Although the present invention discloses as above with preferred embodiment, so it is not in order to limit the present invention.Persond having ordinary knowledge in the technical field of the present invention, without departing from the spirit and scope of the present invention, when being used for a variety of modifications and variations.Therefore, protection scope of the present invention is when being as the criterion depending on claims person of defining.

Claims

1. for the automation method of this INFORMATION DISCOVERY of Massive short documents, it is characterized in that, comprise the steps:

1) automat is set up:

C is that each suffix state adds suffix mark and whole word information;

D is that each node adds fail redirect;

E finishes;

2) automat operation:

C finishes.

2. the automation method for this INFORMATION DISCOVERY of Massive short documents according to claim 1, is characterized in that, wherein step 1) said Trie tree is a kind of tree structure in-a, its advantage is to utilize the common prefix of character string to reduce query time.The Trie tree construction that this step completes is the framework of automat.

3. the automation method for this INFORMATION DISCOVERY of Massive short documents according to claim 1, it is characterized in that, wherein step 1) object of setting up Hash table for the jump information of each node in-b be by query conversion for calculating, reduce the expense of inquiry jump list.Hash table adopts dynamic Hash table method herein, and initial capacity is 16, and load factor is fixed as 0.75.In the time that the entry in Hash table is greater than current capacity and is multiplied by load factor, can automatically perform the double operation of capacity, and carry out rehash operation, the entry in table is added in new table again.

4. the automation method for this INFORMATION DISCOVERY of Massive short documents according to claim 1, is characterized in that, wherein step 1) whether suffix mark has identified keyword for identify current state in the time that automat moves in-c.The object of adding whole word information is by the keyword output of having identified.

5. the automation method for this INFORMATION DISCOVERY of Massive short documents according to claim 1, is characterized in that, wherein step 1) in-d fail redirect refer in the time that input character can not find out in current jump list, the state of the down hop of acquiescence.What the fail redirect of a certain state was pointed to is the longest suffix that comprises that can realize redirect of the input character of current state, wherein the input character of state refers to from original state and transfers to the shortest character string that this state need to be inputted, and comprises suffix and refers to character string except all suffix self.

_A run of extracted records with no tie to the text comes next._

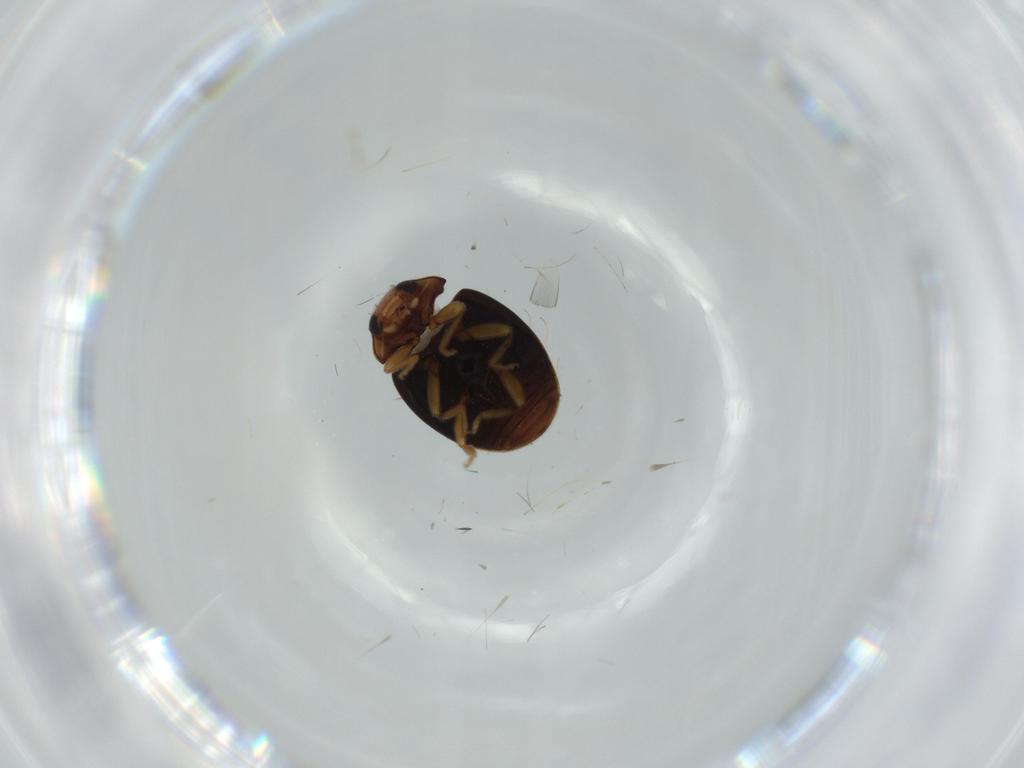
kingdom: Animalia
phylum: Arthropoda
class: Insecta
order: Coleoptera
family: Coccinellidae
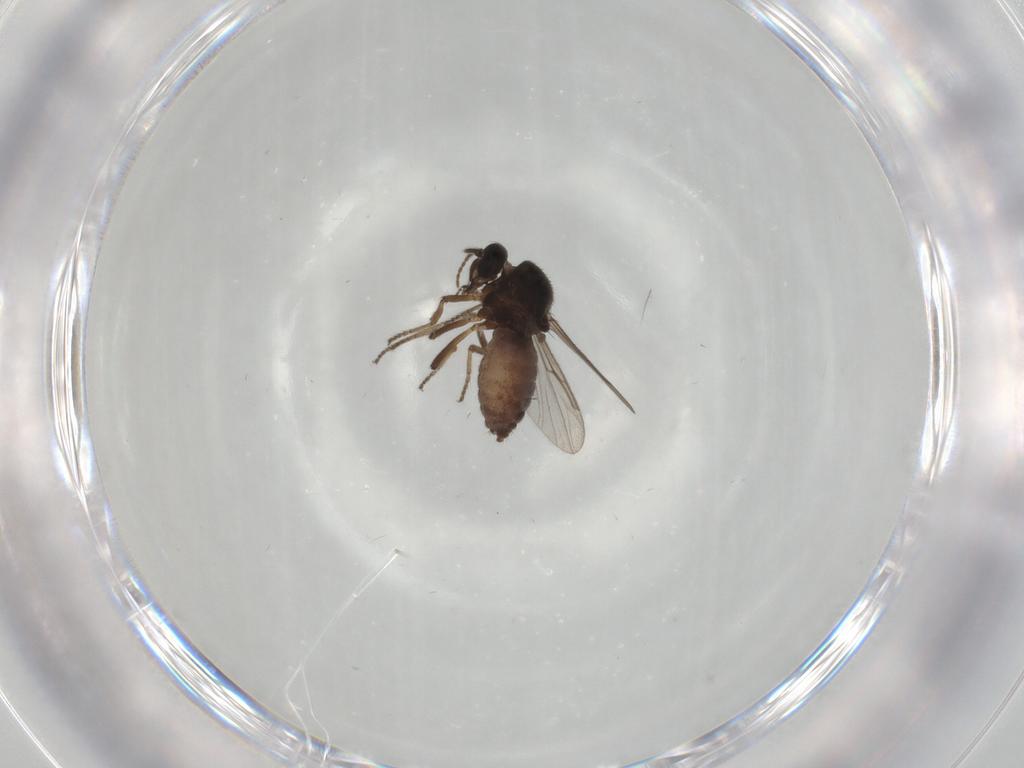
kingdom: Animalia
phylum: Arthropoda
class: Insecta
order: Diptera
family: Ceratopogonidae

6. the automation method for this INFORMATION DISCOVERY of Massive short documents according to claim 1, it is characterized in that, wherein step 2) skip operation it should be noted that in-a, fail redirect is carried out immediately, when fail occurring in the time that state A inputs certain character X and jumping to state B, X character need to continue to input to state B, and the rest may be inferred, until end-state is original state, or there is the redirect of X character.